Tax Witholdings and Savings Questions

Recently, a reader of Money360 ed me with an interesting question about tax withholdings:

With the tax year over, we get to see what we owe the IRS and the State in taxes. Normally we have our employers withhold amounts and send them to those entities, where they sit doing nothing. Alternatively we could withhold nothing, and instead set that money aside in (for example) and HSBC Direct account. This could potentially be a lot of money gaining interest for you, rather than sitting in the government’s coffers doing nothing.

Obviously the trick is to actually set that money aside and not spend it, and then to set aside at least the correct amount. I’m pretty sure I’d be safe using the previous year’s taxes due as a good estimate. Just wondering what you and/or your readers might think of this.

If you look at this situation with some huge blinders on, then my reader is absolutely correct. You can keep your own tax withholdings, invest them yourself, and then just write a check for your income tax. Look at the federal taxes withheld on your last pay stub for the previous year; you could easily earn another 2.5% on that amount for your pocket before you even write a check for taxes.

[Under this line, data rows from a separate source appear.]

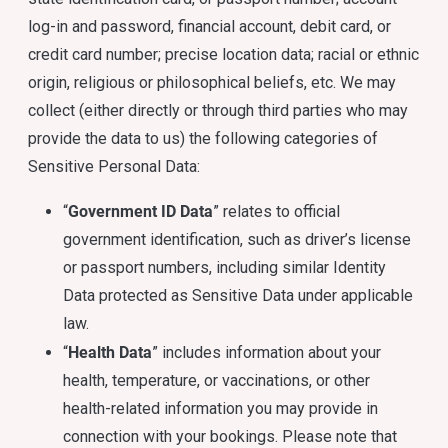
log-in and password, financial account, debit card, or
credit card number; precise location data; racial or ethnic
origin, religious or philosophical beliefs, etc. We may
collect (either directly or through third parties who may
provide the data to us) the following categories of
Sensitive Personal Data:
Government ID Data
“
” relates to official
government identification, such as driver’s license
or passport numbers, including similar Identity
Data protected as Sensitive Data under applicable
law.
Health Data
“
” includes information about your
health, temperature, or vaccinations, or other
health-related information you may provide in
connection with your bookings. Please note that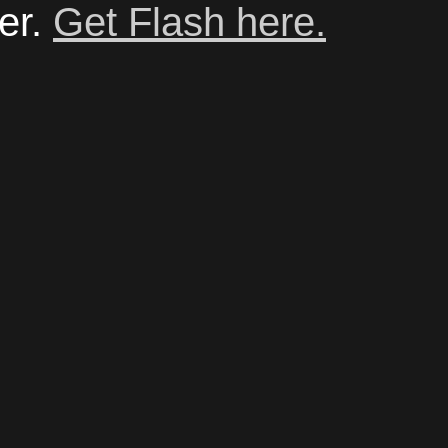
er.
Get Flash here.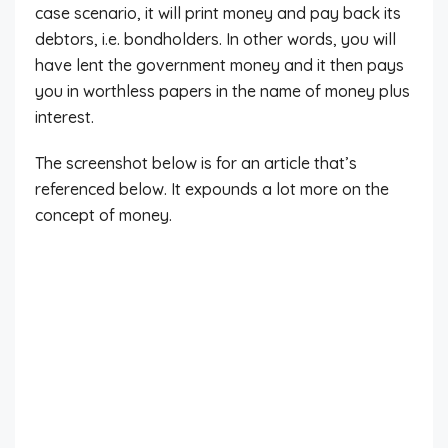
case scenario, it will print money and pay back its
debtors, i.e. bondholders. In other words, you will
have lent the government money and it then pays
you in worthless papers in the name of money plus
interest.
The screenshot below is for an article that’s
referenced below. It expounds a lot more on the
concept of money.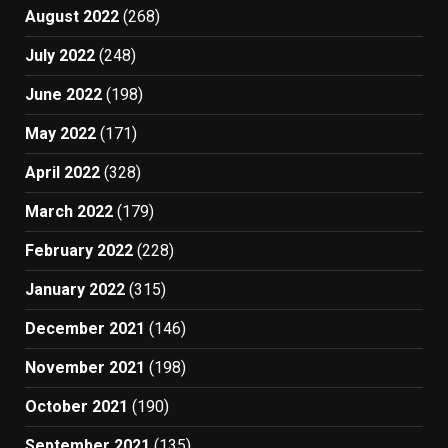
August 2022
(268)
July 2022
(248)
June 2022
(198)
May 2022
(171)
April 2022
(328)
March 2022
(179)
February 2022
(228)
January 2022
(315)
December 2021
(146)
November 2021
(198)
October 2021
(190)
September 2021
(135)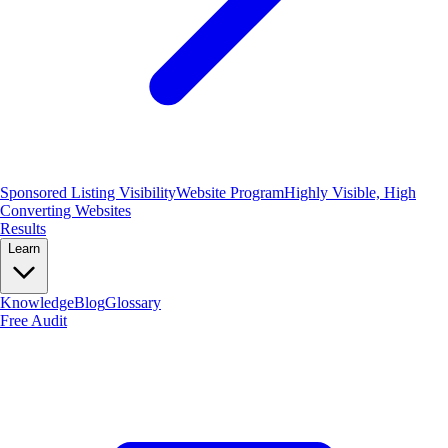
Sponsored Listing Visibility
Website Program
Highly Visible, High
Converting Websites
Results
Learn
Knowledge
Blog
Glossary
Free Audit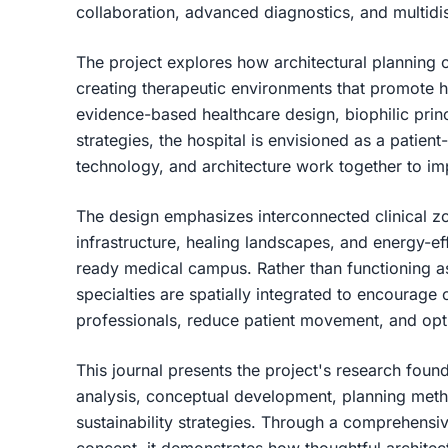
collaboration, advanced diagnostics, and multidis
The project explores how architectural planning c
creating therapeutic environments that promote 
evidence-based healthcare design, biophilic princ
strategies, the hospital is envisioned as a patient
technology, and architecture work together to im
The design emphasizes interconnected clinical zon
infrastructure, healing landscapes, and energy-eff
ready medical campus. Rather than functioning as
specialties are spatially integrated to encourage
professionals, reduce patient movement, and opt
This journal presents the project's research found
analysis, conceptual development, planning metho
sustainability strategies. Through a comprehensiv
concept, it demonstrates how thoughtful architec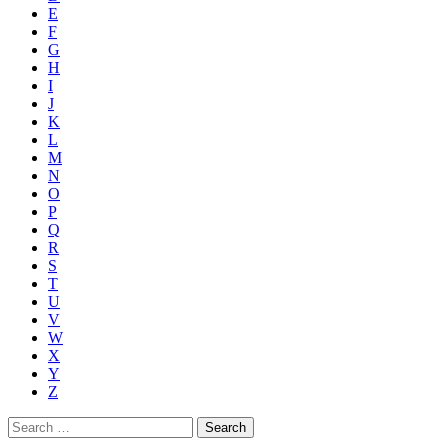
E
F
G
H
I
J
K
L
M
N
O
P
Q
R
S
T
U
V
W
X
Y
Z
Search
for: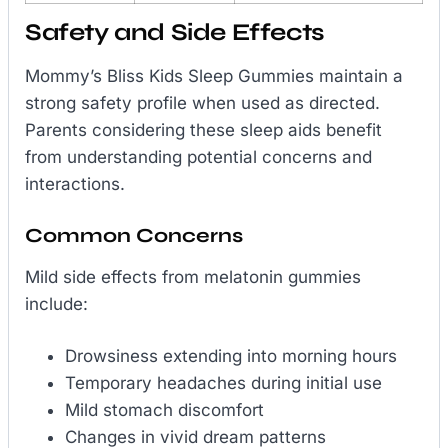
Safety and Side Effects
Mommy’s Bliss Kids Sleep Gummies maintain a
strong safety profile when used as directed.
Parents considering these sleep aids benefit
from understanding potential concerns and
interactions.
Common Concerns
Mild side effects from melatonin gummies
include:
Drowsiness extending into morning hours
Temporary headaches during initial use
Mild stomach discomfort
Changes in vivid dream patterns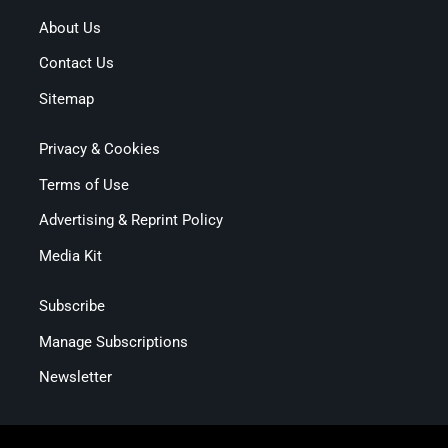
About Us
Contact Us
Sitemap
Privacy & Cookies
Terms of Use
Advertising & Reprint Policy
Media Kit
Subscribe
Manage Subscriptions
Newsletter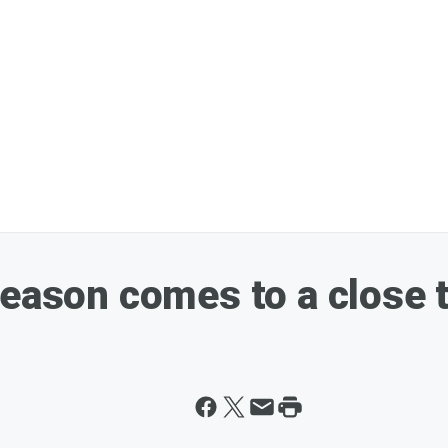
season comes to a close 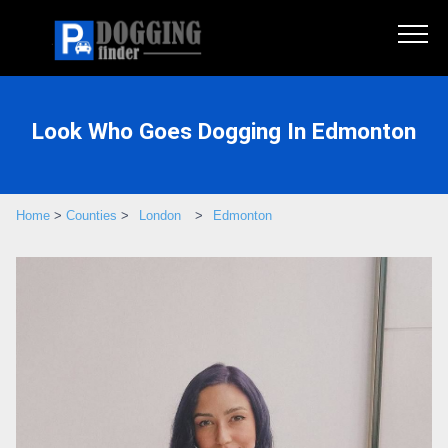
Look Who Goes Dogging In Edmonton
Home
>
Counties
>
London
>
Edmonton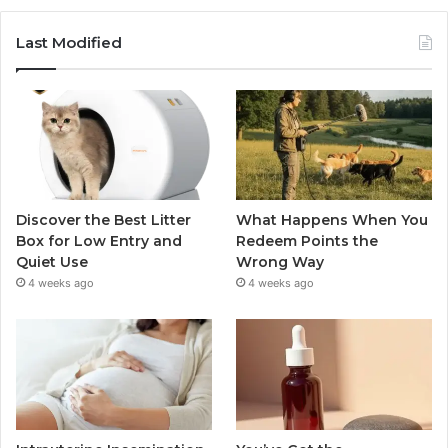
Last Modified
Discover the Best Litter
What Happens When You
Box for Low Entry and
Redeem Points the
Quiet Use
Wrong Way
4 weeks ago
4 weeks ago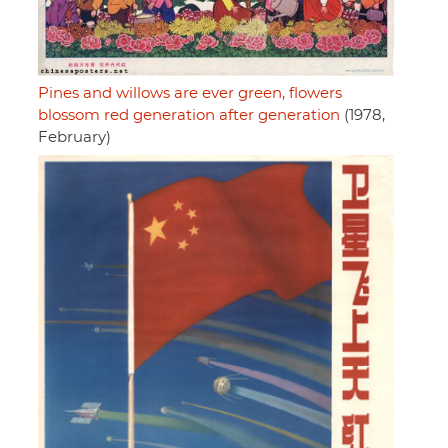
Pines and willows are ever green, flowers
blossom red generation after generation
(1978,
February)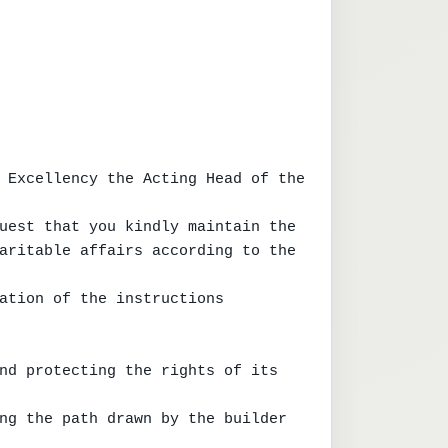
 Excellency the Acting Head of the 
uest that you kindly maintain the

aritable affairs according to the 
ation of the instructions 
nd protecting the rights of its 
ng the path drawn by the builder 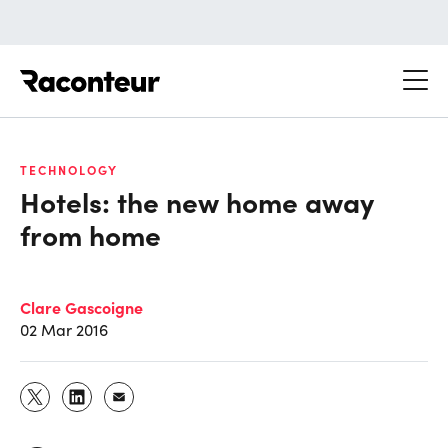
Raconteur
TECHNOLOGY
Hotels: the new home away
from home
Clare Gascoigne
02 Mar 2016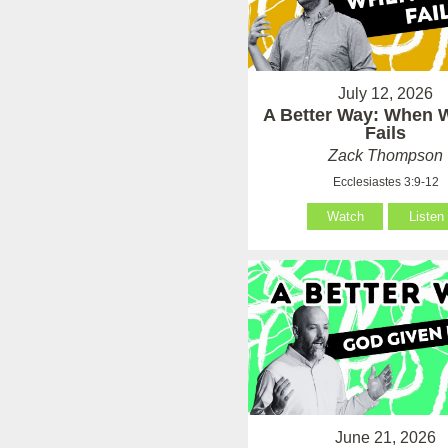
July 12, 2026
A Better Way: When
Fails
Zack Thompson
Ecclesiastes 3:9-12
Watch
Listen
June 21, 2026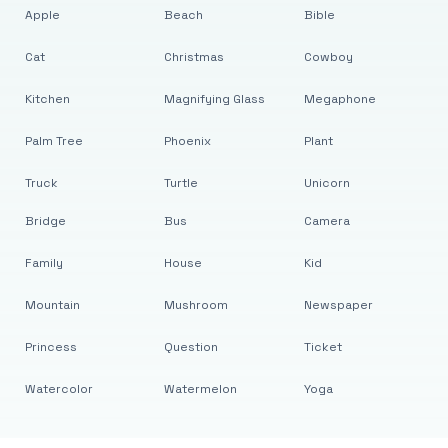
Apple
Beach
Bible
Cat
Christmas
Cowboy
Kitchen
Magnifying Glass
Megaphone
Palm Tree
Phoenix
Plant
Truck
Turtle
Unicorn
Bridge
Bus
Camera
Family
House
Kid
Mountain
Mushroom
Newspaper
Princess
Question
Ticket
Watercolor
Watermelon
Yoga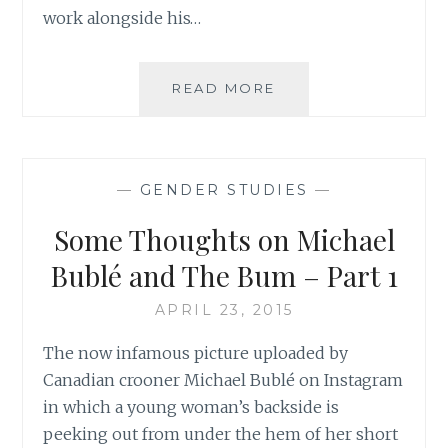
work alongside his…
SOME
READ MORE
THOUGHTS
ON
MICHAEL
BUBLÉ
—
GENDER STUDIES
—
AND
THE
Some Thoughts on Michael
BUM
–
Bublé and The Bum – Part 1
PART
2
APRIL 23, 2015
The now infamous picture uploaded by
Canadian crooner Michael Bublé on Instagram
in which a young woman’s backside is
peeking out from under the hem of her short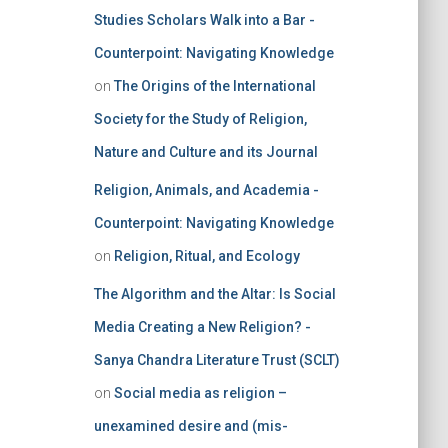
Studies Scholars Walk into a Bar -
Counterpoint: Navigating Knowledge
on
The Origins of the International
Society for the Study of Religion,
Nature and Culture and its Journal
Religion, Animals, and Academia -
Counterpoint: Navigating Knowledge
on
Religion, Ritual, and Ecology
The Algorithm and the Altar: Is Social
Media Creating a New Religion? -
Sanya Chandra Literature Trust (SCLT)
on
Social media as religion –
unexamined desire and (mis-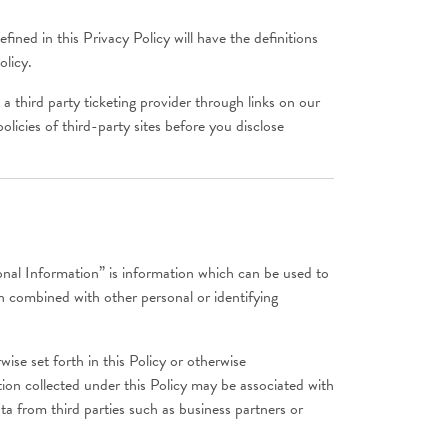
ined in this Privacy Policy will have the definitions
olicy.
a third party ticketing provider through links on our
olicies of third-party sites before you disclose
onal Information” is information which can be used to
en combined with other personal or identifying
ise set forth in this Policy or otherwise
on collected under this Policy may be associated with
a from third parties such as business partners or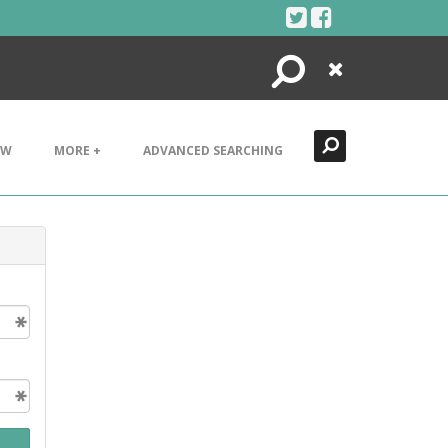
Search
Close
EW
MORE +
ADVANCED SEARCHING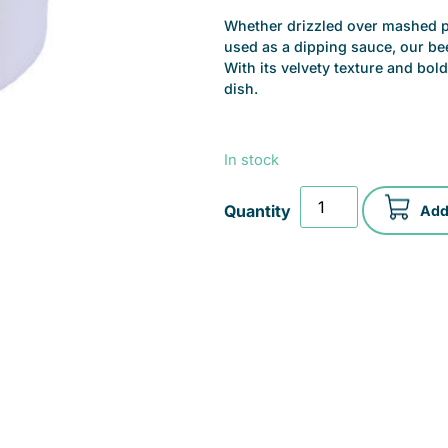
Whether drizzled over mashed po
used as a dipping sauce, our beef
With its velvety texture and bold 
dish.
In stock
Add 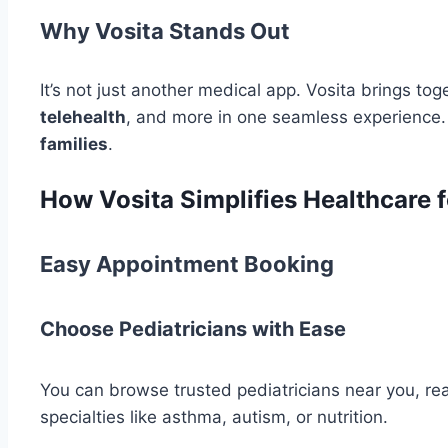
Why Vosita Stands Out
It’s not just another medical app. Vosita brings to
telehealth
, and more in one seamless experience. 
families
.
How Vosita Simplifies Healthcare f
Easy Appointment Booking
Choose Pediatricians with Ease
You can browse trusted pediatricians near you, re
specialties like asthma, autism, or nutrition.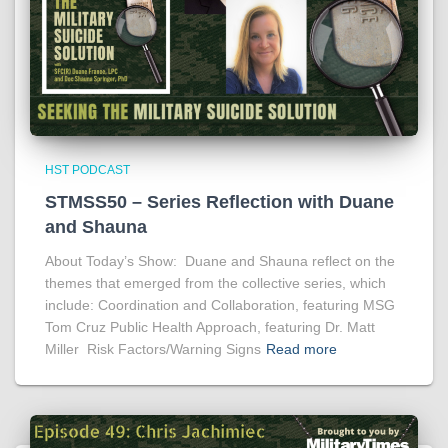
HST PODCAST
STMSS50 – Series Reflection with Duane
and Shauna
About Today’s Show: Duane and Shauna reflect on the
themes that emerged from the collective series, which
include: Coordination and Collaboration, featuring MSG
Tom Cruz Public Health Approach, featuring Dr. Matt
Miller Risk Factors/Warning Signs
Read more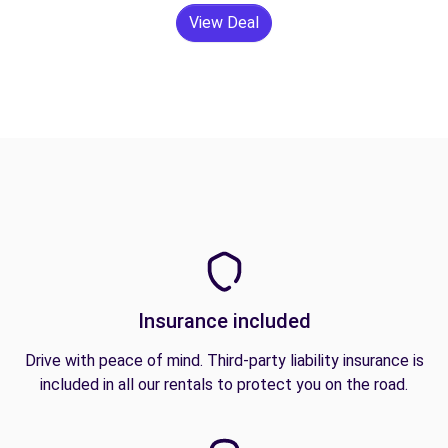
View Deal
Insurance included
Drive with peace of mind. Third-party liability insurance is
included in all our rentals to protect you on the road.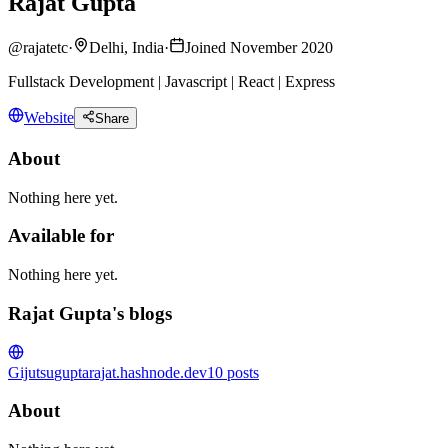
Rajat Gupta
@
rajatetc
·
Delhi, India
·
Joined November 2020
Fullstack Development | Javascript | React | Express
Website
Share
About
Nothing here yet.
Available for
Nothing here yet.
Rajat Gupta's blogs
Gijutsu
guptarajat.hashnode.dev
10
posts
About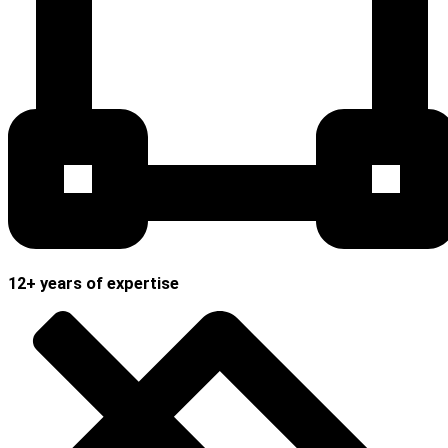
12+ years of expertise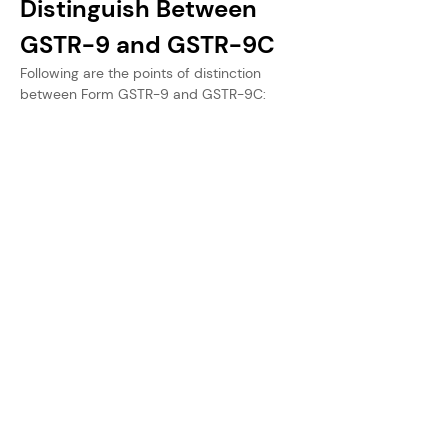
Distinguish Between 
GSTR-9 and GSTR-9C
Following are the points of distinction 
between Form GSTR-9 and GSTR-9C: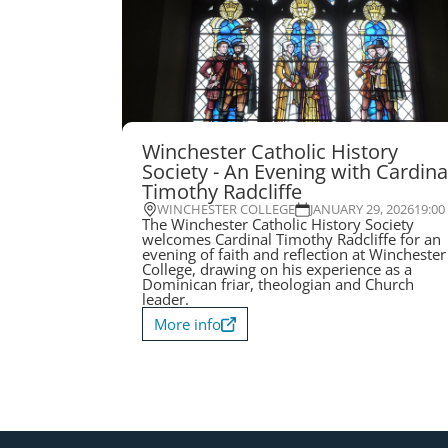
Winchester Catholic History
Society - An Evening with Cardina
Timothy Radcliffe
WINCHESTER COLLEGE
JANUARY 29, 2026
19:00
The Winchester Catholic History Society
welcomes Cardinal Timothy Radcliffe for an
evening of faith and reflection at Winchester
College, drawing on his experience as a
Dominican friar, theologian and Church
leader.
More info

But let’s take the blinders off and realize the truth: you are opening yourself up to a huge amount of risk by doing this. How?

You’re relying on your own calculations of what you’ll need for your income tax. You could use your previous year’s amount as a guideline, but the truth is that if there are income tax changes or changes in your own income, that amount is going to change and could change drastically. If you make a mistake here, it could be a big problem come tax time.

You’re taking money that is effectively untouchable and making it easily accessible. Suddenly, that money which you couldn’t touch before is suddenly sitting there in a savings account. Thousands of dollars. Can you resist the temptation to withdraw a little for a big date, or for a new refrigerator? Suddenly, you find yourself on tax day without enough money to cover the account.

The IRS is not impressed if you “don’t have money” to pay your taxes. The penalties for messing this up are severe: the IRS isn’t a patient and friendly organization and they will go after you if you don’t have the cash to pay.

These are significant risks that you should never overlook when considering such a thing. Because of these risks, I don’t recommend following this plan; you take a situation where your taxes are covered and turn it into a situation where there is risk. Given the penalties, that risk simply isn’t worth it.